Whoever directed the teams that made this game deserves a raise, a vacation, a garage with all 200 cars from the game and a palace. It's just so good and have a hard time putting this game down. Granted I'm a racing game enthusiast (somewhere between arcade racing fan and sim fan --- not either of the two extremes) but this game just wins me over and I can't help but gush about it. 

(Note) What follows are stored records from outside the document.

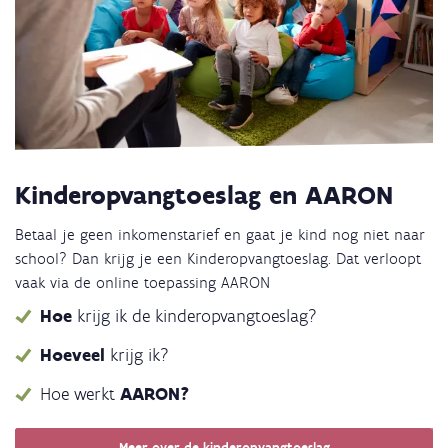
Kinderopvangtoeslag en AARON
Betaal je geen inkomenstarief en gaat je kind nog niet naar
school? Dan krijg je een Kinderopvangtoeslag. Dat verloopt
vaak via de online toepassing AARON
Hoe
krijg ik de kinderopvangtoeslag?
Hoeveel
krijg ik?
Hoe werkt
AARON?
Meer over de kinderopvangtoeslag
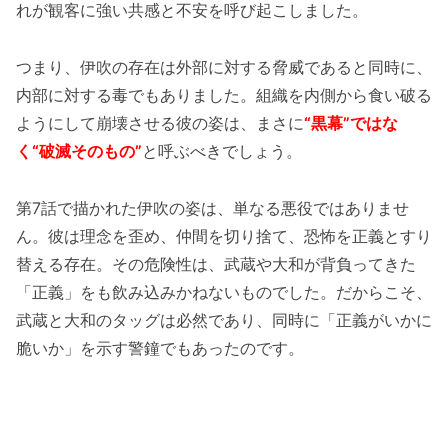
れが観客に強い共感と不安を呼び起こしました。
つまり、伊吹の存在は外部に対する脅威であると同時に、
内部に対する毒でもありました。組織を内側から食い破る
ようにして崩壊させる彼の姿は、まさに
“黒幕”ではな
く“破滅そのもの”
と呼ぶべきでしょう。
第7話で描かれた伊吹の姿は、単なる悪役ではありませ
ん。彼は理念を歪め、仲間を切り捨て、恐怖を正義とすり
替える存在。その危険性は、武蔵や大和が背負ってきた
「正義」をも飲み込みかねないものでした。だからこそ、
武蔵と大和のタッグは必然であり、同時に「正義がいかに
脆いか」を示す警鐘でもあったのです。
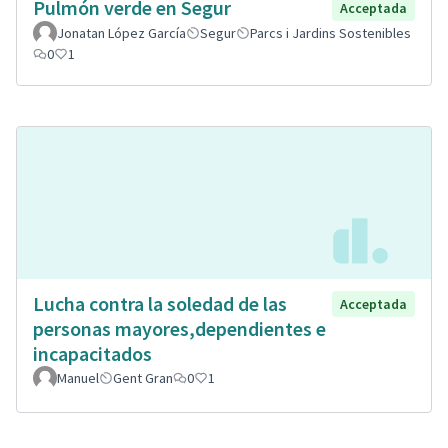
Pulmón verde en Segur
Acceptada
Jonatan López García
Segur
Parcs i Jardins Sostenibles
0
1
Lucha contra la soledad de las
Acceptada
personas mayores,dependientes e
incapacitados
Manuel
Gent Gran
0
1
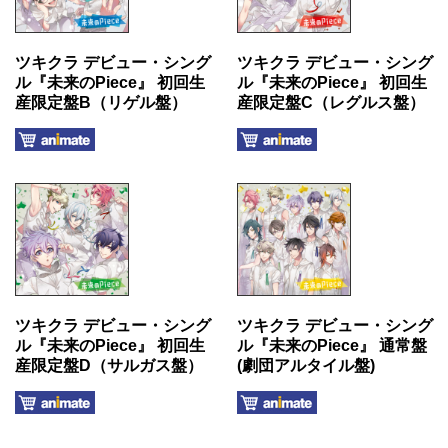
ツキクラ デビュー・シング
ツキクラ デビュー・シング
ル『未来のPiece』 初回生
ル『未来のPiece』 初回生
産限定盤B（リゲル盤）
産限定盤C（レグルス盤）
ツキクラ デビュー・シング
ツキクラ デビュー・シング
ル『未来のPiece』 初回生
ル『未来のPiece』 通常盤
産限定盤D（サルガス盤）
(劇団アルタイル盤)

I feel sorry for the ones who have not played it. You'll never get a taste of virtual automotive heaven.

Saturday, October 11, 2014

My take on the never ending resolution debate

I generally don't agree with most gamers when it comes to having games always be 1080p. 1080p is nice to have, but it's not something I need for my game to feel worth it. I'd rather be sure that a game plays smoothly, or that a game has a sound gameplay mechanic, than be actually counting individual pixels on my screen. 

That said, I believe that Digital Foundry is doing a huge disservice to gamers by creating ridiculous expectations for game graphics. I just find it a bit irritating that most game discussion now boils down to resolution debates, and whether you're getting value for your money or not. 

If you're still doubtful that your spending on a new console was a waste of money, it probably was. You move on to a new generation of systems to get to play the games you want, not to count the pixels and declare one company a winner over another, or get to trample down on another person because of their choices.